* Task details *
Will you write out all the entries below exactly?

* Entries shown *
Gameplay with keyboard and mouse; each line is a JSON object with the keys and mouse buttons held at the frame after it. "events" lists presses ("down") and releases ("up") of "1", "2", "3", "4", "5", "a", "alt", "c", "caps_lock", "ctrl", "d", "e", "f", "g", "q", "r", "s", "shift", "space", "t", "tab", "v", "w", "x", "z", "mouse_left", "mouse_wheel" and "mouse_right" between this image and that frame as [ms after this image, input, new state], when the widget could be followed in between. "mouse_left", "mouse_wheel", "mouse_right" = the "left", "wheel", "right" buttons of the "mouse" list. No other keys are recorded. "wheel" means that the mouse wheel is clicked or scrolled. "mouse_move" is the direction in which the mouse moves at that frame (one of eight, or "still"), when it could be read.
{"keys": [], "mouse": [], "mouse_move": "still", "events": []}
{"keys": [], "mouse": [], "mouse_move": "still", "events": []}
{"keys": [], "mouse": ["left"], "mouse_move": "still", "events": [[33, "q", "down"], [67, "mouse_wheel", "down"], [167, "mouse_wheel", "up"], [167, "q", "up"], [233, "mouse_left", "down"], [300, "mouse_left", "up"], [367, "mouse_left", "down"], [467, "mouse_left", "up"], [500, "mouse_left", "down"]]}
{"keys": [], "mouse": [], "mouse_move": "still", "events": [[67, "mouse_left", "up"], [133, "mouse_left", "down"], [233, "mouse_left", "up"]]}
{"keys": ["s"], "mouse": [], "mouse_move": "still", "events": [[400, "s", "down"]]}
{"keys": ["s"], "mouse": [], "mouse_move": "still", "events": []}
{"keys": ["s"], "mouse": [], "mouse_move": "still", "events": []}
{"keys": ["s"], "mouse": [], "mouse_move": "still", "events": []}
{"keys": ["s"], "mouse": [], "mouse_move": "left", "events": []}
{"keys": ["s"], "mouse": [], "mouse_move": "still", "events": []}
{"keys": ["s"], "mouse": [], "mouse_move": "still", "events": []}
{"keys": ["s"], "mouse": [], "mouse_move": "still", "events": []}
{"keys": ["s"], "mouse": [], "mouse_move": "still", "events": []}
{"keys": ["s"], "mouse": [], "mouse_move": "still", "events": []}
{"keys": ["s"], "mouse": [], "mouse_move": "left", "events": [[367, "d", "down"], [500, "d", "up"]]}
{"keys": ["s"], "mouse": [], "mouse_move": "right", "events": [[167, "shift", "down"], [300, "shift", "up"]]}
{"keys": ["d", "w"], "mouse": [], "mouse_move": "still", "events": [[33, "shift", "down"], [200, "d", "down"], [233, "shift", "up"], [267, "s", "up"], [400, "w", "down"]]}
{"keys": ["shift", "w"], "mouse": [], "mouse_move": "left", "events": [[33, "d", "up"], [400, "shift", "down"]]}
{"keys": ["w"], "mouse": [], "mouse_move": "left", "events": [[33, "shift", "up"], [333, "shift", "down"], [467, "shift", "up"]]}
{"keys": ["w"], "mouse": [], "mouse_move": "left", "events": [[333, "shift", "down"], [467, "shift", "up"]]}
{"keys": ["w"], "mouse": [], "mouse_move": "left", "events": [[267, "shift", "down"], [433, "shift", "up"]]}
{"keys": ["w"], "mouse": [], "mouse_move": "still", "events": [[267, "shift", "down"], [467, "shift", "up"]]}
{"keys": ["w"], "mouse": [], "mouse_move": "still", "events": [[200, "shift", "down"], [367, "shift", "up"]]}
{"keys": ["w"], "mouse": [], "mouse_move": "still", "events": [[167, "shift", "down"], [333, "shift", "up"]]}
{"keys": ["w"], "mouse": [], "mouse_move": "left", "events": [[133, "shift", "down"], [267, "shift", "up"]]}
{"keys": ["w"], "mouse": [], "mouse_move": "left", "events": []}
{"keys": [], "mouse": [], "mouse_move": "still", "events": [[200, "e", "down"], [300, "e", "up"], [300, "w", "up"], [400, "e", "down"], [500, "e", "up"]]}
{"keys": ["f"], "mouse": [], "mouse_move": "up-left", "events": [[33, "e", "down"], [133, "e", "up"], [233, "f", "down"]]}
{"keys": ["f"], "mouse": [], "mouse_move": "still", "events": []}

* Output below *
Gameplay with keyboard and mouse; each line is a JSON object with the keys and mouse buttons held at the frame after it. "events" lists presses ("down") and releases ("up") of "1", "2", "3", "4", "5", "a", "alt", "c", "caps_lock", "ctrl", "d", "e", "f", "g", "q", "r", "s", "shift", "space", "t", "tab", "v", "w", "x", "z", "mouse_left", "mouse_wheel" and "mouse_right" between this image and that frame as [ms after this image, input, new state], when the widget could be followed in between. "mouse_left", "mouse_wheel", "mouse_right" = the "left", "wheel", "right" buttons of the "mouse" list. No other keys are recorded. "wheel" means that the mouse wheel is clicked or scrolled. "mouse_move" is the direction in which the mouse moves at that frame (one of eight, or "still"), when it could be read.
{"keys": [], "mouse": [], "mouse_move": "still", "events": []}
{"keys": [], "mouse": [], "mouse_move": "still", "events": []}
{"keys": [], "mouse": ["left"], "mouse_move": "still", "events": [[33, "q", "down"], [67, "mouse_wheel", "down"], [167, "mouse_wheel", "up"], [167, "q", "up"], [233, "mouse_left", "down"], [300, "mouse_left", "up"], [367, "mouse_left", "down"], [467, "mouse_left", "up"], [500, "mouse_left", "down"]]}
{"keys": [], "mouse": [], "mouse_move": "still", "events": [[67, "mouse_left", "up"], [133, "mouse_left", "down"], [233, "mouse_left", "up"]]}
{"keys": ["s"], "mouse": [], "mouse_move": "still", "events": [[400, "s", "down"]]}
{"keys": ["s"], "mouse": [], "mouse_move": "still", "events": []}
{"keys": ["s"], "mouse": [], "mouse_move": "still", "events": []}
{"keys": ["s"], "mouse": [], "mouse_move": "still", "events": []}
{"keys": ["s"], "mouse": [], "mouse_move": "left", "events": []}
{"keys": ["s"], "mouse": [], "mouse_move": "still", "events": []}
{"keys": ["s"], "mouse": [], "mouse_move": "still", "events": []}
{"keys": ["s"], "mouse": [], "mouse_move": "still", "events": []}
{"keys": ["s"], "mouse": [], "mouse_move": "still", "events": []}
{"keys": ["s"], "mouse": [], "mouse_move": "still", "events": []}
{"keys": ["s"], "mouse": [], "mouse_move": "left", "events": [[367, "d", "down"], [500, "d", "up"]]}
{"keys": ["s"], "mouse": [], "mouse_move": "right", "events": [[167, "shift", "down"], [300, "shift", "up"]]}
{"keys": ["d", "w"], "mouse": [], "mouse_move": "still", "events": [[33, "shift", "down"], [200, "d", "down"], [233, "shift", "up"], [267, "s", "up"], [400, "w", "down"]]}
{"keys": ["shift", "w"], "mouse": [], "mouse_move": "left", "events": [[33, "d", "up"], [400, "shift", "down"]]}
{"keys": ["w"], "mouse": [], "mouse_move": "left", "events": [[33, "shift", "up"], [333, "shift", "down"], [467, "shift", "up"]]}
{"keys": ["w"], "mouse": [], "mouse_move": "left", "events": [[333, "shift", "down"], [467, "shift", "up"]]}
{"keys": ["w"], "mouse": [], "mouse_move": "left", "events": [[267, "shift", "down"], [433, "shift", "up"]]}
{"keys": ["w"], "mouse": [], "mouse_move": "still", "events": [[267, "shift", "down"], [467, "shift", "up"]]}
{"keys": ["w"], "mouse": [], "mouse_move": "still", "events": [[200, "shift", "down"], [367, "shift", "up"]]}
{"keys": ["w"], "mouse": [], "mouse_move": "still", "events": [[167, "shift", "down"], [333, "shift", "up"]]}
{"keys": ["w"], "mouse": [], "mouse_move": "left", "events": [[133, "shift", "down"], [267, "shift", "up"]]}
{"keys": ["w"], "mouse": [], "mouse_move": "left", "events": []}
{"keys": [], "mouse": [], "mouse_move": "still", "events": [[200, "e", "down"], [300, "e", "up"], [300, "w", "up"], [400, "e", "down"], [500, "e", "up"]]}
{"keys": ["f"], "mouse": [], "mouse_move": "up-left", "events": [[33, "e", "down"], [133, "e", "up"], [233, "f", "down"]]}
{"keys": ["f"], "mouse": [], "mouse_move": "still", "events": []}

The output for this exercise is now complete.